_Problem description_
Swap "Shared by" for "Posted by" everywhere in the records below, and reproduce the lines with nothing else changed.

_Records to use_

==================================================

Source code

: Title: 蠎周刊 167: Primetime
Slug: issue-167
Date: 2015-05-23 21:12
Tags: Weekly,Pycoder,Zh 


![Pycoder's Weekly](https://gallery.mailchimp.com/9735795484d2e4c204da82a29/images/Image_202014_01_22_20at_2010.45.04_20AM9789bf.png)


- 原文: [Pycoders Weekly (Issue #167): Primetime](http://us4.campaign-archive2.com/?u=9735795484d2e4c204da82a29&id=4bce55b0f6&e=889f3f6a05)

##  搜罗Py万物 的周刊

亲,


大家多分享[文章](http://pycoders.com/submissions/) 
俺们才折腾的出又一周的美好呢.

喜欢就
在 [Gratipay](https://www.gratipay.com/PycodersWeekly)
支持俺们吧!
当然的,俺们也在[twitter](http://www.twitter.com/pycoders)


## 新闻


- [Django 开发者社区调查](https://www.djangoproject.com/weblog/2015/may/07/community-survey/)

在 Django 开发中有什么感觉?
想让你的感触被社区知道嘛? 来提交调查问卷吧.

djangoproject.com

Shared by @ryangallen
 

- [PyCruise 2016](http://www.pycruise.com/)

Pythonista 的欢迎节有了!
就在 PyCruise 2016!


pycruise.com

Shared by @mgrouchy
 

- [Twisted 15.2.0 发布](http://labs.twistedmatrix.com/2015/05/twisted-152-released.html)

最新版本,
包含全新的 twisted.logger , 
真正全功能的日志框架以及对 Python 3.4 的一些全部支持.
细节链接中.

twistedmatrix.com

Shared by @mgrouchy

==================================================

_Solution to the exercise_
Source code

: Title: 蠎周刊 167: Primetime
Slug: issue-167
Date: 2015-05-23 21:12
Tags: Weekly,Pycoder,Zh 


![Pycoder's Weekly](https://gallery.mailchimp.com/9735795484d2e4c204da82a29/images/Image_202014_01_22_20at_2010.45.04_20AM9789bf.png)


- 原文: [Pycoders Weekly (Issue #167): Primetime](http://us4.campaign-archive2.com/?u=9735795484d2e4c204da82a29&id=4bce55b0f6&e=889f3f6a05)

##  搜罗Py万物 的周刊

亲,


大家多分享[文章](http://pycoders.com/submissions/) 
俺们才折腾的出又一周的美好呢.

喜欢就
在 [Gratipay](https://www.gratipay.com/PycodersWeekly)
支持俺们吧!
当然的,俺们也在[twitter](http://www.twitter.com/pycoders)


## 新闻


- [Django 开发者社区调查](https://www.djangoproject.com/weblog/2015/may/07/community-survey/)

在 Django 开发中有什么感觉?
想让你的感触被社区知道嘛? 来提交调查问卷吧.

djangoproject.com

Posted by @ryangallen
 

- [PyCruise 2016](http://www.pycruise.com/)

Pythonista 的欢迎节有了!
就在 PyCruise 2016!


pycruise.com

Posted by @mgrouchy
 

- [Twisted 15.2.0 发布](http://labs.twistedmatrix.com/2015/05/twisted-152-released.html)

最新版本,
包含全新的 twisted.logger , 
真正全功能的日志框架以及对 Python 3.4 的一些全部支持.
细节链接中.

twistedmatrix.com

Posted by @mgrouchy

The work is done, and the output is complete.